27 Jun

Europa – Meditation # 14

Europa – Meditation # 14

„Haltet den Dieb!“ so kann man in diesen Wochen Bankleute und andere Fachmänner schrill rufen hören, wenn sie sich mit den Abgesandten der ‚Wiege unserer Kultur‘ beschäftigt haben und diese wieder ratlos, enttäuscht und empört ihrer Akropolis zueilen. Natürlich müssen sich jene Leute anstrengen, von sich und ihren eigenen Fehlern abzulenken. Denn welcher Gläubiger lässt sich schon gerne sagen, er habe Kredit gegeben, wo jeder vernünftige Hausvater gesagt hätte: „Ein Fass ohne Boden. Wie kannst du da jahrelang dein Erspartes hineinwerfen?“ Sagt nicht ein altes Sprichwort überdeutlich: Mitgehangen, mitgefangen?

Also nichts wie Nebelkerzen werfen!

Kam von da unten im Süden nicht auch der Name her – von jener fragwürdigen Prinzessin, die sich Europa nannte und die einem imposanten Feger aufgesessen sein soll? Ein weißer Stier, heißt es, habe der jungen Dame so imponiert, dass sie sich unbedacht auf seinen glänzenden Rücken schwang. Und dann geriet das Unternehmen wohl etwas außer Kontrolle, erzählen seitdem gebetsmühlenartig literarische Sachverständige in immer neuen Geschichten und Bildern. Und wie vollmundig brüsten wir uns heutzutage mit ihrem Namen: Europa! Und von den gemeinsamen Werten ist viel die Rede, den gemeinsamen Traditionen, Kulturen…Da seien die Griechen nun aber fast so wie übelste Nestbeschmutzer aus der Rolle gefallen wegen ihres völlig unakzeptablen Umgangs mit geliehenem Geld – von den so hilfsbereiten Europäern!

Was sind denn nun aber die sogenannten gemeinsamen europäischen Werte, auf die sich beide Seiten gerne und voller Pathos berufen?
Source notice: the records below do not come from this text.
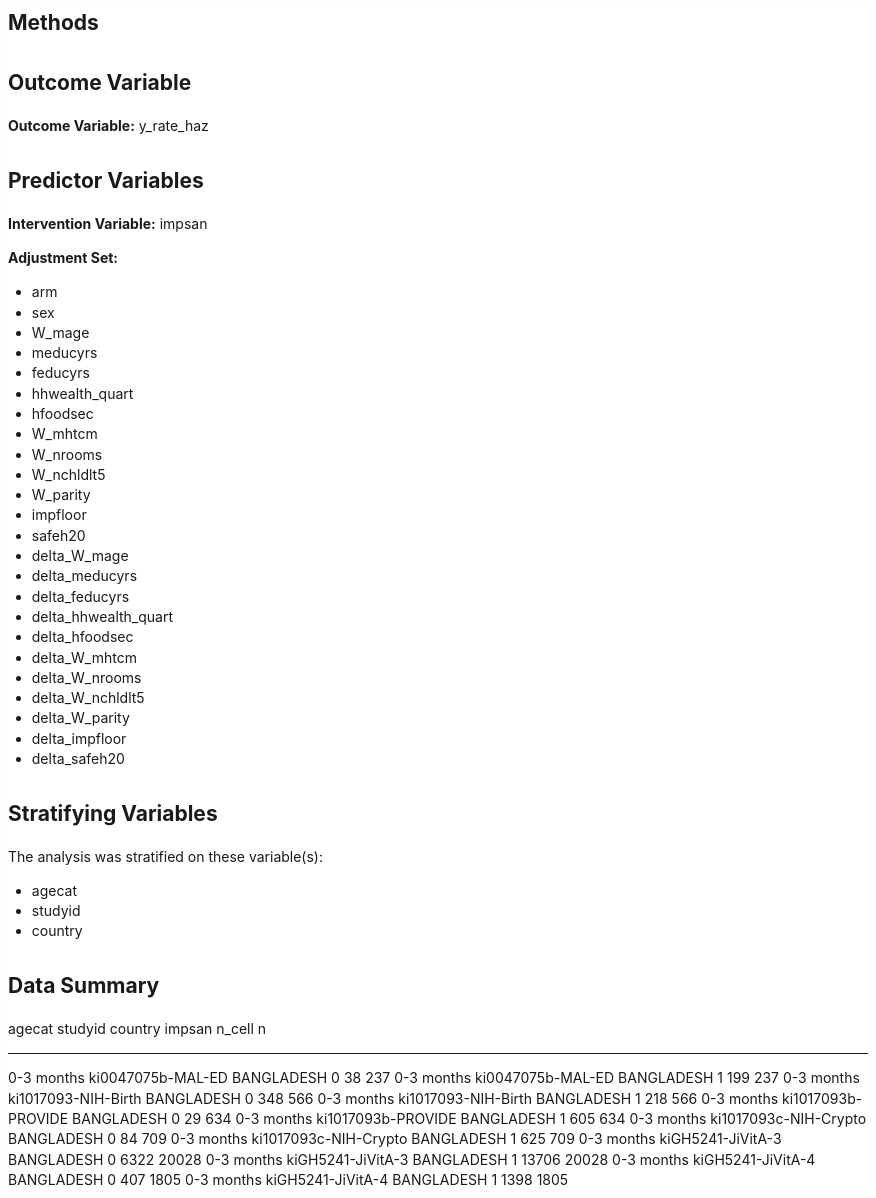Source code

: 



## Methods
## Outcome Variable

**Outcome Variable:** y_rate_haz

## Predictor Variables

**Intervention Variable:** impsan

**Adjustment Set:**

* arm
* sex
* W_mage
* meducyrs
* feducyrs
* hhwealth_quart
* hfoodsec
* W_mhtcm
* W_nrooms
* W_nchldlt5
* W_parity
* impfloor
* safeh20
* delta_W_mage
* delta_meducyrs
* delta_feducyrs
* delta_hhwealth_quart
* delta_hfoodsec
* delta_W_mhtcm
* delta_W_nrooms
* delta_W_nchldlt5
* delta_W_parity
* delta_impfloor
* delta_safeh20

## Stratifying Variables

The analysis was stratified on these variable(s):

* agecat
* studyid
* country

## Data Summary

agecat         studyid                 country                        impsan    n_cell       n
-------------  ----------------------  -----------------------------  -------  -------  ------
0-3 months     ki0047075b-MAL-ED       BANGLADESH                     0             38     237
0-3 months     ki0047075b-MAL-ED       BANGLADESH                     1            199     237
0-3 months     ki1017093-NIH-Birth     BANGLADESH                     0            348     566
0-3 months     ki1017093-NIH-Birth     BANGLADESH                     1            218     566
0-3 months     ki1017093b-PROVIDE      BANGLADESH                     0             29     634
0-3 months     ki1017093b-PROVIDE      BANGLADESH                     1            605     634
0-3 months     ki1017093c-NIH-Crypto   BANGLADESH                     0             84     709
0-3 months     ki1017093c-NIH-Crypto   BANGLADESH                     1            625     709
0-3 months     kiGH5241-JiVitA-3       BANGLADESH                     0           6322   20028
0-3 months     kiGH5241-JiVitA-3       BANGLADESH                     1          13706   20028
0-3 months     kiGH5241-JiVitA-4       BANGLADESH                     0            407    1805
0-3 months     kiGH5241-JiVitA-4       BANGLADESH                     1           1398    1805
Vor allem doch die Polis – die Gemeinschaft Gleichgesinnter. Überschaubar, berechenbar und verwandt im Geiste – mit Spielregeln und moralischen Standards, nach denen sie sich mitbestimmend richten wollten. Und wie groß, bzw. wie klein wird denn solch eine Gemeinschaft Gleichgesinnter sein können, bzw. müssen? Gemeinschaft – eine Idee – und Größe – eine Zahl; beides Begriffe, die zuerst einmal frei im Raume schweben. Sollen sie Bodenhaftung für sich beanspruchen, bedürfen sie allerdings der wirklichen Wahrnehmbarkeit und Erlebbarkeit eines jeden.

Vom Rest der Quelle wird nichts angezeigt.